La giornata si apre con Legendary in Action!, omaggio al cinema di Hong Kong e alla fatica del fare cinema. Protagonista del film è Bill "Tiger" Cheung, talentuoso regista che dai festival è passato a ridurre spot pruriginosi, interpretato da Justin Cheung (già apprezzato attore, qui all'esordio alla regia). Bill si è innamorato del cinema guardando i grandi film wuxia del passato, e in particolare la serie Seven-Star Sword del suo eroe Master Dragon (Chen Kuan-tai, esperto interprete di produzioni Shaw Brothers come Crippled Avengers e Human Lanterns). Quando a Tiger viene presentata l'opportunità di girare un film wuxia low-budget, per giunta con Dragon protagonista, il regista la coglie al volo; ma la lavorazione del film si dimostrerà ancora più difficile di quello che pensasse. Legendary in Action! si propone sia come riflessione sullo stato del cinema di Hong Kong che come omaggio ai grandi film di "cappa e spada" del passato. Cheung, come il personaggio che interpreta, si dedica anima e corpo al film, che ha sicuramente cuore; ma la costruzione didascalica e "furbetta", e la riproposta di situazioni già viste in film che omaggiano l'arte del filmmaking, non permettono al film di connettere fino in fondo col pubblico (che gli ha tributato forse l'applauso più timido finora ndr). Il confronto con l'altro film "cinefilo" in gara, Leonor Will Never Die, è ingeneroso, non solo a livello qualitativo ma anche per quanto riguarda le scene di ricostruzione dei film dell'epoca (la resa dell'estetica wuxia e del vhs è dozzinale). Climax del film è un discorso motivazionale di Cheung sulla necessità di credere nel cinema di Hong Kong; ma film come Legendary in Action! purtroppo fanno ben poco per risollevarlo. La parte migliore del film sono i titoli di coda, che offrono uno sguardo interessante al dietro le quinte.

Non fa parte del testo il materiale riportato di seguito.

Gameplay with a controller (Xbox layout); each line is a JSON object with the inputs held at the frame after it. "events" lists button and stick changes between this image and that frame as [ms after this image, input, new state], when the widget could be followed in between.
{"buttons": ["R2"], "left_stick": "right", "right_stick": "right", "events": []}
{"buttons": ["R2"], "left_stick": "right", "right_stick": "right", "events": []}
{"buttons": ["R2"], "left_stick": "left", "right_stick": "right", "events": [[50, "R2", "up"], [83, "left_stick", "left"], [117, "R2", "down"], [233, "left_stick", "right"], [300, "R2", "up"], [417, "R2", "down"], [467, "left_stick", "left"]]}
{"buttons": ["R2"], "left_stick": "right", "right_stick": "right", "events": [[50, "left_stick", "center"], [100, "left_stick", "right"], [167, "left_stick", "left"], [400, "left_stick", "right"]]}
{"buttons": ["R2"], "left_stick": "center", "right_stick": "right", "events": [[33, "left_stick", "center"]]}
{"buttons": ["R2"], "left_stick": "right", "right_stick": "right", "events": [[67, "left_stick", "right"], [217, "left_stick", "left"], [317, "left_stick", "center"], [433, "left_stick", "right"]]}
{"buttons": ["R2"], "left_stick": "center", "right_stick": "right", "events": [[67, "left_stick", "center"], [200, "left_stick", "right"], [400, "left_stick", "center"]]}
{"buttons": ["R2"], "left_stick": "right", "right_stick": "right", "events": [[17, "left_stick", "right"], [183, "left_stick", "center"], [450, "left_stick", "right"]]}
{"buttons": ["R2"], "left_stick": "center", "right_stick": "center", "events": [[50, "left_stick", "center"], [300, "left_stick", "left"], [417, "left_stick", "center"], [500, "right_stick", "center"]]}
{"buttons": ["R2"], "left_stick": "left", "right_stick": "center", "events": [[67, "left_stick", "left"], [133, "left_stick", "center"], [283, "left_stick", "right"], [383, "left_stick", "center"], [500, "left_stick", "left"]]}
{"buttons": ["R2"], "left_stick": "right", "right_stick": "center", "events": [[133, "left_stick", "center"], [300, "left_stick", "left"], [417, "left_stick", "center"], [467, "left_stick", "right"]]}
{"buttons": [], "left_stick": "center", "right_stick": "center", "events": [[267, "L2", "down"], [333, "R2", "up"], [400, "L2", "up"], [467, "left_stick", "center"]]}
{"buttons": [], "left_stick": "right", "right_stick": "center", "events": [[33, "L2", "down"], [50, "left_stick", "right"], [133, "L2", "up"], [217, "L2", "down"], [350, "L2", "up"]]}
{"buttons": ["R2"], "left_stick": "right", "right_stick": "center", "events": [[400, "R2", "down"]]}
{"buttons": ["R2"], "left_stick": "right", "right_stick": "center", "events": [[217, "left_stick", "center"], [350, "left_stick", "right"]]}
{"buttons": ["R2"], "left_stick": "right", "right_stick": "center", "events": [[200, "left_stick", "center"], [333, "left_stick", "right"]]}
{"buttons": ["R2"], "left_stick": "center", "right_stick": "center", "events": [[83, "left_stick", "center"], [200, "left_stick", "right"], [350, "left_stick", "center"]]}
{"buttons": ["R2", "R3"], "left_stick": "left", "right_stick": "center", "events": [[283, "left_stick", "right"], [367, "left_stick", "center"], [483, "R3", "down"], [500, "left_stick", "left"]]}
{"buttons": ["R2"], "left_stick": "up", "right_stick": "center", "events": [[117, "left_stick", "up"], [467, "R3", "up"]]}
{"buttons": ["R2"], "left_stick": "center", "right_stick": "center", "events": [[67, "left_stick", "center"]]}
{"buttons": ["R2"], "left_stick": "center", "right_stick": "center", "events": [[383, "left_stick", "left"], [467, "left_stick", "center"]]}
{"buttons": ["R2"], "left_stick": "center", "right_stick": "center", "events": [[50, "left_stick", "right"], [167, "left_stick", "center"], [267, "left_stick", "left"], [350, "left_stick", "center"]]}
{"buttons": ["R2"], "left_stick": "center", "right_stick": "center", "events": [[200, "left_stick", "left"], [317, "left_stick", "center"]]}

Premiato come miglior film al Shanghai Int’l Film Festival 2021, Manchurian Tiger è sin dall'incipit incontrovertibilmente un film di Geng Jun, noto per le sue black comedies ambientate nella natia Hegang. Il film vede al suo centro Xu Dong (interpretato da Zhang Yu) , ispirato ad un amico che Jun incontrò durante un Capodanno cinese, che, mentre tutti viaggiavano per andare a trovare la famiglia, è in viaggio per andare a vendicare la morte del suo cane. Di lavoro fa il macchinista in miniera e, con una moglie incinta, una casa confortevole, un cane lupo come compagno e un poeta surreale come amico, coltiva anche un’inquietudine profonda che lo spinge a tradire continuamente la moglie Mei Ling (interpretata da Ma Li). Tragicommedia più che black comedy, la "manchurian tiger" a cui allude il titolo, animale in pericolo d’estinzione che nel film ha una valenza principalmente metaforica, sintetizza il senso stesso dell'operazione: ognuno di noi è come la tigre, tutti prigionieri, soprattutto di noi stessi, ed è molto pericoloso abbandonare la gabbia.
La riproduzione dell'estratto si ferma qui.